[Text data extracted from the pages]
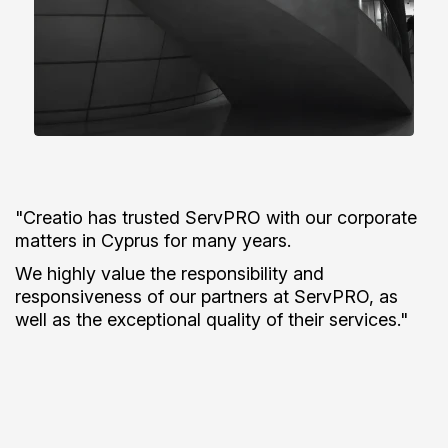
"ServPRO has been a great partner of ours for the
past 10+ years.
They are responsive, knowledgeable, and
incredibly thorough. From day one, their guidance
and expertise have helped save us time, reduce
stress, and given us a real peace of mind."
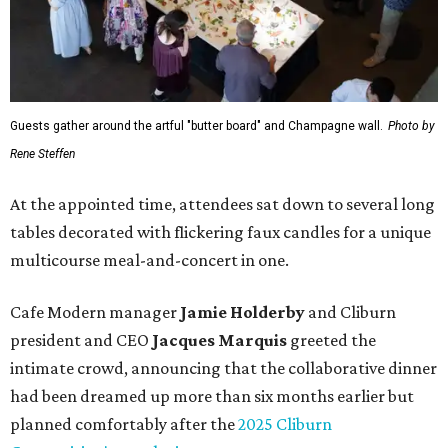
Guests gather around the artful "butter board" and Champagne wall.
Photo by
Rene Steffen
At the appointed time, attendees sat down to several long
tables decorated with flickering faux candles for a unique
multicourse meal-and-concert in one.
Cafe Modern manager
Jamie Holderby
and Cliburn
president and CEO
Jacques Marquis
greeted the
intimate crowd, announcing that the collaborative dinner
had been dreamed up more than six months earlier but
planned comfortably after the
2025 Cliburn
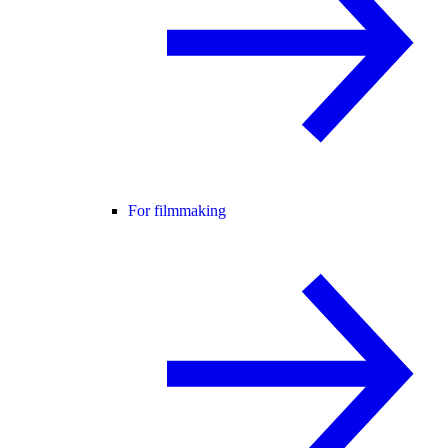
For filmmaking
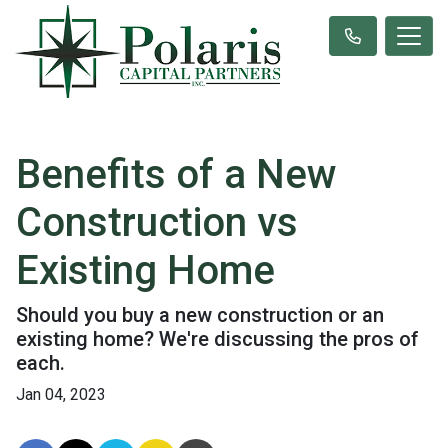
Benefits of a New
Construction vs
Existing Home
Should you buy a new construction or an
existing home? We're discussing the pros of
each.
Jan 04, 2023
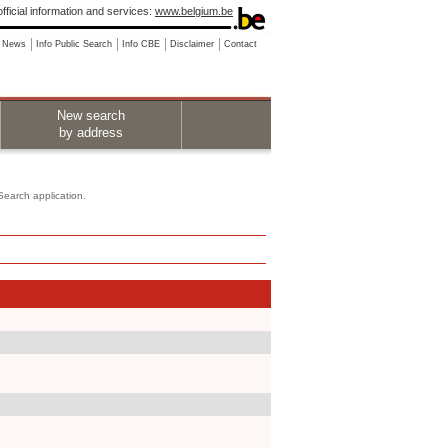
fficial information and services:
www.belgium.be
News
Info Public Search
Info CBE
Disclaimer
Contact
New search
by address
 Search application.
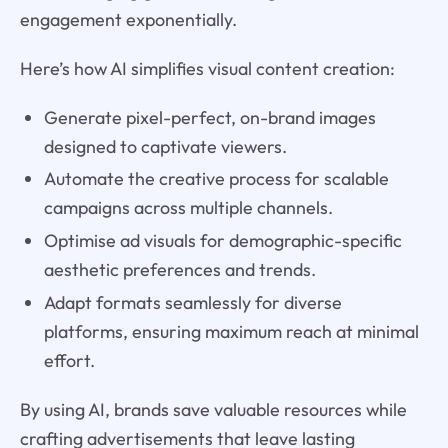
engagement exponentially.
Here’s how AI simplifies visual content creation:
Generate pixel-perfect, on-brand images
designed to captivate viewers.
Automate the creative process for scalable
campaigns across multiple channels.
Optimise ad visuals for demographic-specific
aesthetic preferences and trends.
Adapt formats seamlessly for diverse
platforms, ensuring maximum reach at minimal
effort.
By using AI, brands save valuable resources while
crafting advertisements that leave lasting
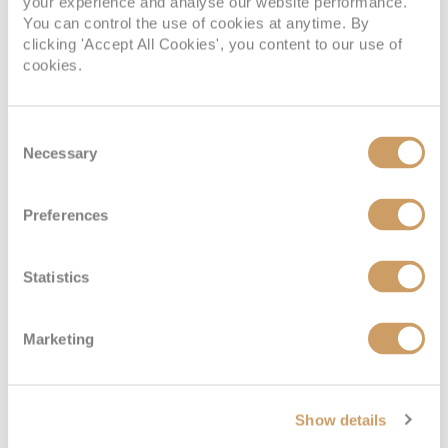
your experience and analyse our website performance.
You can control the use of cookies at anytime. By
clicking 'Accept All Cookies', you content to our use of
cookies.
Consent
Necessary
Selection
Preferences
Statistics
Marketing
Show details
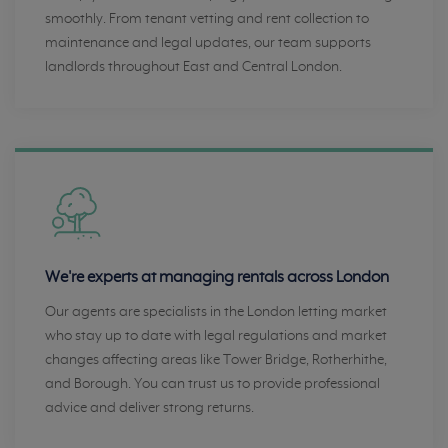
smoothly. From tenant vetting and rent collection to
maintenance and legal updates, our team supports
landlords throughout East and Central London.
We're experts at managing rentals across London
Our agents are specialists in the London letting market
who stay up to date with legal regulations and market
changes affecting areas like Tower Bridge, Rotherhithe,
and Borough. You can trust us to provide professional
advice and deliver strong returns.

● **TASK TO CARRY OUT**
Reproduce verbatim the lines starting at the line containing "fficial information and" and ending at the last line, omitting the pictures.

● **EXPECTED ANSWER**
fficial information and services:
www.belgium.be
News
Info Public Search
Info CBE
Disclaimer
Contact
New search
by address
 Search application.
engagement exponentially.
Here’s how AI simplifies visual content creation:
Generate pixel-perfect, on-brand images
designed to captivate viewers.
Automate the creative process for scalable
campaigns across multiple channels.
Optimise ad visuals for demographic-specific
aesthetic preferences and trends.
Adapt formats seamlessly for diverse
platforms, ensuring maximum reach at minimal
effort.
By using AI, brands save valuable resources while
crafting advertisements that leave lasting
your experience and analyse our website performance.
You can control the use of cookies at anytime. By
clicking 'Accept All Cookies', you content to our use of
cookies.
Consent
Necessary
Selection
Preferences
Statistics
Marketing
Show details
smoothly. From tenant vetting and rent collection to
maintenance and legal updates, our team supports
landlords throughout East and Central London.
We're experts at managing rentals across London
Our agents are specialists in the London letting market
who stay up to date with legal regulations and market
changes affecting areas like Tower Bridge, Rotherhithe,
and Borough. You can trust us to provide professional
advice and deliver strong returns.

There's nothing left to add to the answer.